- 50
Otto Pareroultja circa 1914-1973
Description
- Otto Pareroultja
- Untitled Landscape
- Signed lower centre
- Watercolour on paper
- 41.3cm by 52cm
Provenance
Private collection, United Kingdom
Condition
"In response to your inquiry, we are pleased to provide you with a general report of the condition of the property described above. Since we are not professional conservators or restorers, we urge you to consult with a restorer or conservator of your choice who will be better able to provide a detailed, professional report. Prospective buyers should inspect each lot to satisfy themselves as to condition and must understand that any statement made by Sotheby's is merely a subjective, qualified opinion. Prospective buyers should also refer to any Important Notices regarding this sale, which are printed in the Sale Catalogue.

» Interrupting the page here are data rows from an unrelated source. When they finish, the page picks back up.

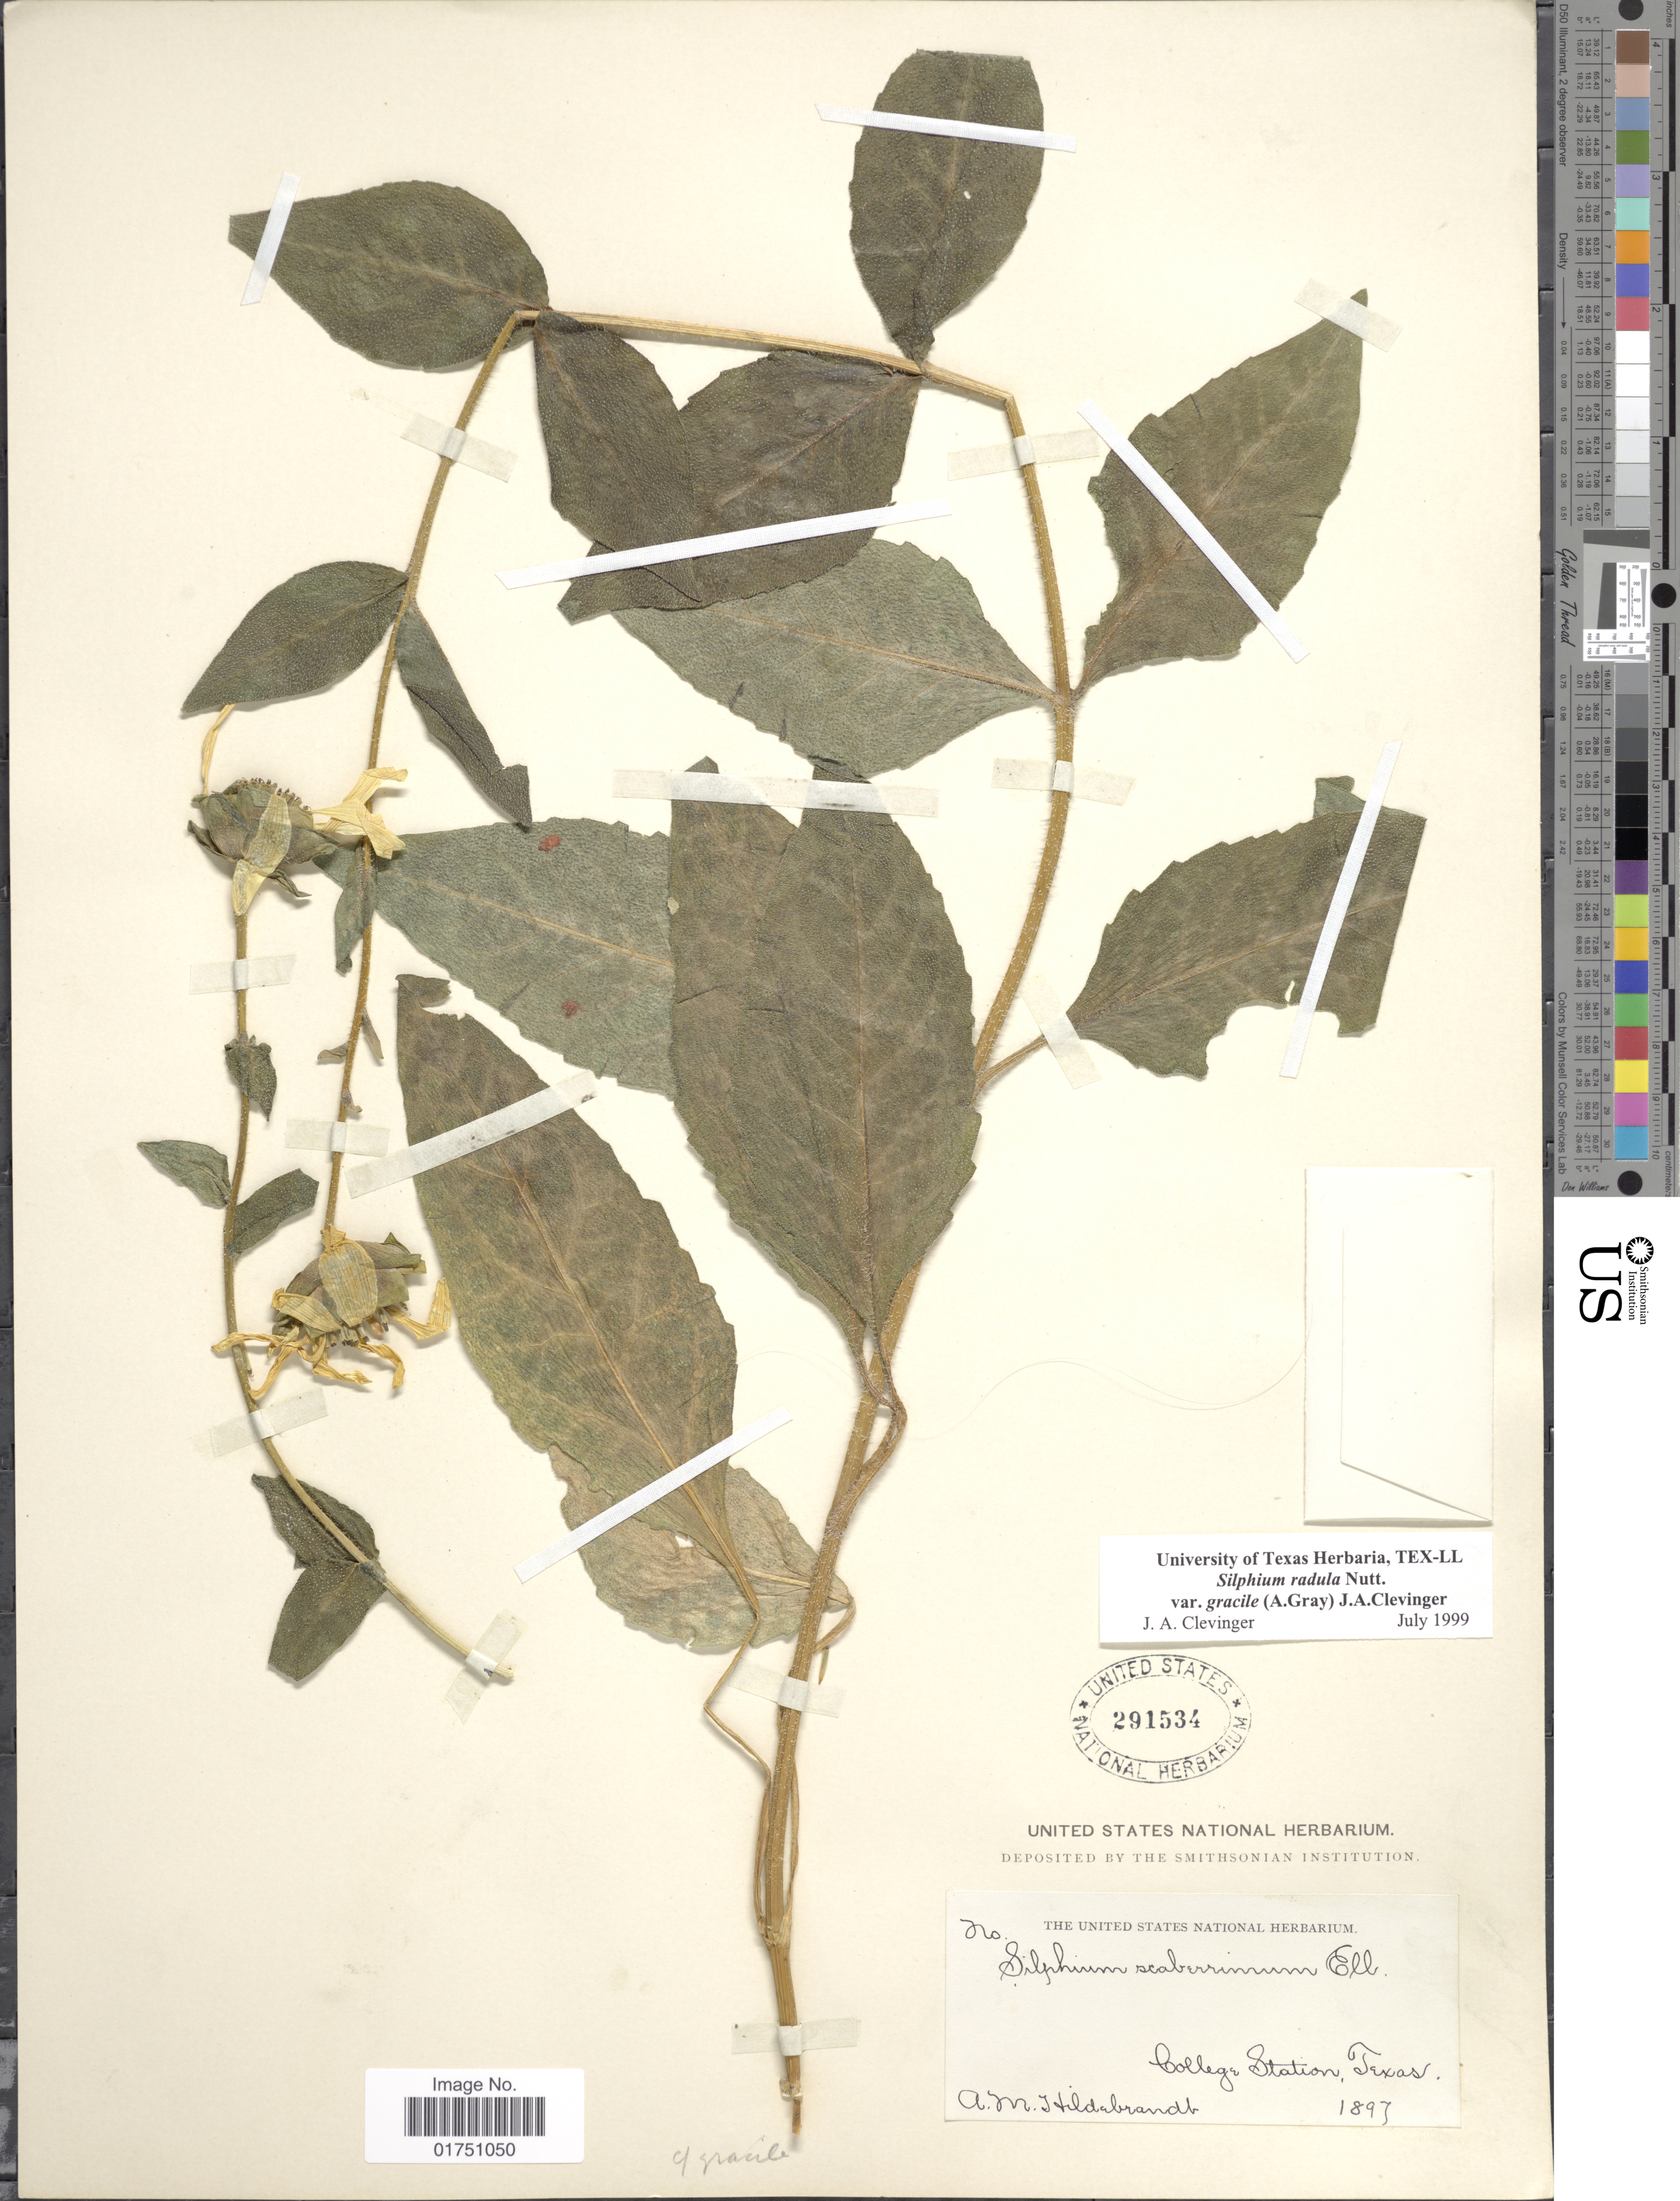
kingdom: Plantae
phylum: Tracheophyta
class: Magnoliopsida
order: Asterales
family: Asteraceae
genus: Silphium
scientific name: Silphium radula var. gracile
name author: (A. Gray) Clevinger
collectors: A. Hildebrandt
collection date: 1897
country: United States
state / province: Texas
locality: College Station, Texas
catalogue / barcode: US 291534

NOTWITHSTANDING THIS REPORT OR ANY DISCUSSIONS CONCERNING A LOT, ALL LOTS ARE OFFERED AND SOLD AS IS" IN ACCORDANCE WITH THE CONDITIONS OF BUSINESS PRINTED IN THE SALE CATALOGUE."
Catalogue Note
Otto Pareroultja was one of the main exponents of the Hermannsburg Mission school of watercolour landscape painting initiated by his tribesman Albert Namatjira (1902-1959) in the early 1930s. Artists at the Lutheran mission, some eighty miles west of Alice Springs, were introduced to the technique of watercolours by the Melbourne based artist Rex Battarbee (1893-1973) amongst others. While their work became commercially popular, it was shunned by the mainstream art world that perceived it to be ‘inauthentic’ Aboriginal art and a minor, outdated art form. The recognition of cross-cultural perspectives from the 1980s onwards has led to a fresh interpretation of the work of the leading Hermannsburg watercolourists who were now seen to have transformed the European paradigm of landscape painting. The scenes they painted were not arbitrary but places of ancestral significance; rarely do they include evidence of human intervention. In the context of an Aboriginal world now dominated by Europeans, these artists are seen to be paying homage to their ancestral lands, just as their compatriots were doing using the lexicon of desert iconography in the traditional forms of rock painting, body painting, ritual ground mosaics and the decoration of ceremonial paraphernalia. Otto Pareroultja was one artist whose technique bridged the formal divide: his mark-making, the repeated curvilinear lines that give volume and roundness to tree trunks and hill sides, and the patterns of dappled shadow, have more in common with the graphic designs incised and painted onto sacred ceremonial objects than to conventional rendering of forms found in the landscape. This untitled landscape from 1956 is an outstanding example of Pareroultja’s confident expressive brushwork.